The response should be the lines of the data, starting at the first and ending at the one that contains "bijgerechten voor een", copied without change.

___ RECORD SET

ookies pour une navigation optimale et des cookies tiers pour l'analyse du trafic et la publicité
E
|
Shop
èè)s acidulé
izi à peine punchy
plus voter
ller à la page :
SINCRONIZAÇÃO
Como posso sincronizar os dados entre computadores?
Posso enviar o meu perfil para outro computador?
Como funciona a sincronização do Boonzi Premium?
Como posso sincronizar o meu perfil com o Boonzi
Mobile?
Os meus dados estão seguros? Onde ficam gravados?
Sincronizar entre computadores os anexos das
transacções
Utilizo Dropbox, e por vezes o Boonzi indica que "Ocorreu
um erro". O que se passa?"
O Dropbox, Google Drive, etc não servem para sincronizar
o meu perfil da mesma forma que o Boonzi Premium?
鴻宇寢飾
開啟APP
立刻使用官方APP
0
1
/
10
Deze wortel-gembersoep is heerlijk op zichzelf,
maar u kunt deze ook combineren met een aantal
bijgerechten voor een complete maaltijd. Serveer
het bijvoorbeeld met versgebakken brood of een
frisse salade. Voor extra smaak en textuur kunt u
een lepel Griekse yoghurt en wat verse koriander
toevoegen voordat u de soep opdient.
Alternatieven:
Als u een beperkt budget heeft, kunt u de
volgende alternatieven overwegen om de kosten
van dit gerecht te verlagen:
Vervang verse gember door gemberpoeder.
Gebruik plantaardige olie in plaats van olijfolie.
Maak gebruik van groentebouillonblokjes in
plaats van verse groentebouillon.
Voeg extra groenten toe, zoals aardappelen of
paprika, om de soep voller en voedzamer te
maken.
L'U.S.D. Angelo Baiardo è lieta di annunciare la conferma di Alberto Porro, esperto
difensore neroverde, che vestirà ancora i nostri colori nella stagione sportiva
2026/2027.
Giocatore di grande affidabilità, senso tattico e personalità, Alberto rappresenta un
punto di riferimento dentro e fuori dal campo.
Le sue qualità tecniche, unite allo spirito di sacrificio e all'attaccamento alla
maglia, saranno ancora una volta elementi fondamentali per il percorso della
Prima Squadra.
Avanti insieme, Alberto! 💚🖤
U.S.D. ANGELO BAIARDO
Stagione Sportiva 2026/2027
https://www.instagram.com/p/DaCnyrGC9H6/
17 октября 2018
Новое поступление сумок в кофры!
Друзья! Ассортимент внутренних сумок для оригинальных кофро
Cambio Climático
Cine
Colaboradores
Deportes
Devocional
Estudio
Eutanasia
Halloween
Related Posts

______

ANSWER TO THE EXERCISE -
ookies pour une navigation optimale et des cookies tiers pour l'analyse du trafic et la publicité
E
|
Shop
èè)s acidulé
izi à peine punchy
plus voter
ller à la page :
SINCRONIZAÇÃO
Como posso sincronizar os dados entre computadores?
Posso enviar o meu perfil para outro computador?
Como funciona a sincronização do Boonzi Premium?
Como posso sincronizar o meu perfil com o Boonzi
Mobile?
Os meus dados estão seguros? Onde ficam gravados?
Sincronizar entre computadores os anexos das
transacções
Utilizo Dropbox, e por vezes o Boonzi indica que "Ocorreu
um erro". O que se passa?"
O Dropbox, Google Drive, etc não servem para sincronizar
o meu perfil da mesma forma que o Boonzi Premium?
鴻宇寢飾
開啟APP
立刻使用官方APP
0
1
/
10
Deze wortel-gembersoep is heerlijk op zichzelf,
maar u kunt deze ook combineren met een aantal
bijgerechten voor een complete maaltijd. Serveer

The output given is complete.